### Work task A:
Answer these about the article on the chest found in the Hudson River:
(i) Near which street was the chest pulled out of the river?
(ii) Who is the bell in the chest named after?
(iii) Where was the festival performance on Saturday, November 18 held?
### Work task B:
Write out the article on the chest found in the Hudson River word for word, from "The bell is named" to "attempt to do so.".

━━ Extract provided ━━

By Gus Saltonstall
Anybody lose a Campana de Oduduwa?
A new Upper West Side mystery emerged on Friday morning when a jogger pulled a wooden treasure chest out of the Hudson River near West 104th Street. West Side Rag wasn’t able to share what was found inside the chest in our initial article, but readers provided a wide range of speculation and guesses on what its contents might be.
On Monday, though, the discoverer of the chest gave the Rag the go ahead to share what he found inside, in the hopes that it would help reconnect the items with their rightful owners.
Without further ado, the contents of the chest appear to be tools of the Yoruba people and religion, a West African ethnic group. Specifically, the chest looks to include a Campana de Oduduwa, a sacred bell used in the Yoruba religion, along with various other tools.
The bell is named after Oduduwa, who is a major figure in Yoruba mythology. The sound of the bell is believed to connect to both the earthly and spiritual worlds, and is used in spiritual and celebratory rituals.
The chest has not yet been reconnected with its rightful owner, but there has been work done in an attempt to do so.
After a scan around the internet, the Rag found that there was a traditional festival performance on Saturday, November 18, at the Culture Lab in Long Island City, Queens, where “audience members will be immersed in an environment of symphonic Yoruba traditional music and movements.”
The performance of the festival came one day after the chest was found in the Hudson River.

━━━
━━ Dataset content ━━

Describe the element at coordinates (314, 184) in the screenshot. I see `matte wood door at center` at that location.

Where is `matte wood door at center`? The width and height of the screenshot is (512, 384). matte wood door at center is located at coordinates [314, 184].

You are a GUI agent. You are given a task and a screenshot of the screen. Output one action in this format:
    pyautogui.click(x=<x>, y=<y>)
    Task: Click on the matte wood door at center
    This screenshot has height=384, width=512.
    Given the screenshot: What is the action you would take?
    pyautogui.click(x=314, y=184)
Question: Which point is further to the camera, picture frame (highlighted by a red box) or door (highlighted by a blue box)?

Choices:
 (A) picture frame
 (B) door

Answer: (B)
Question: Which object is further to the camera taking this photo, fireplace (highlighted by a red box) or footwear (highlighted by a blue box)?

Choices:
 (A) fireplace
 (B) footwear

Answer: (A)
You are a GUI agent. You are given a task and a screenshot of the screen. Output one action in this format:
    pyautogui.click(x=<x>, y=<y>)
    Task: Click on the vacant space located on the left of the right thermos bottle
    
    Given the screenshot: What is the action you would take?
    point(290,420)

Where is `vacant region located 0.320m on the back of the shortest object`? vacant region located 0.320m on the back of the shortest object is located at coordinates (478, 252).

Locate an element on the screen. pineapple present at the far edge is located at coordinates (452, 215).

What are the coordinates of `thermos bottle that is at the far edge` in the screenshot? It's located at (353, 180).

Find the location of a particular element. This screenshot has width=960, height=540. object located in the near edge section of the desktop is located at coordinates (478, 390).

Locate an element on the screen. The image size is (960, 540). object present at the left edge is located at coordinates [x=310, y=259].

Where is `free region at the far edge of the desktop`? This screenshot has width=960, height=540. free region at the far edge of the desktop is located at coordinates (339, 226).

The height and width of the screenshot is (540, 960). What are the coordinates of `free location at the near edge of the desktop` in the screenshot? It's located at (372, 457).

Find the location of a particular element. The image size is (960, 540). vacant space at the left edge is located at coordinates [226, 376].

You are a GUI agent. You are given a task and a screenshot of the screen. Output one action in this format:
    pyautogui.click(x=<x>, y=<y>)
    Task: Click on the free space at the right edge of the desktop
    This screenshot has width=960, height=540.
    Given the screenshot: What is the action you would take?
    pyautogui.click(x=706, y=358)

━━━

### Task result A:
(i) West 104th Street
(ii) Oduduwa, a major figure in Yoruba mythology
(iii) At the Culture Lab in Long Island City, Queens

### Task result B:
The bell is named after Oduduwa, who is a major figure in Yoruba mythology. The sound of the bell is believed to connect to both the earthly and spiritual worlds, and is used in spiritual and celebratory rituals.
The chest has not yet been reconnected with its rightful owner, but there has been work done in an attempt to do so.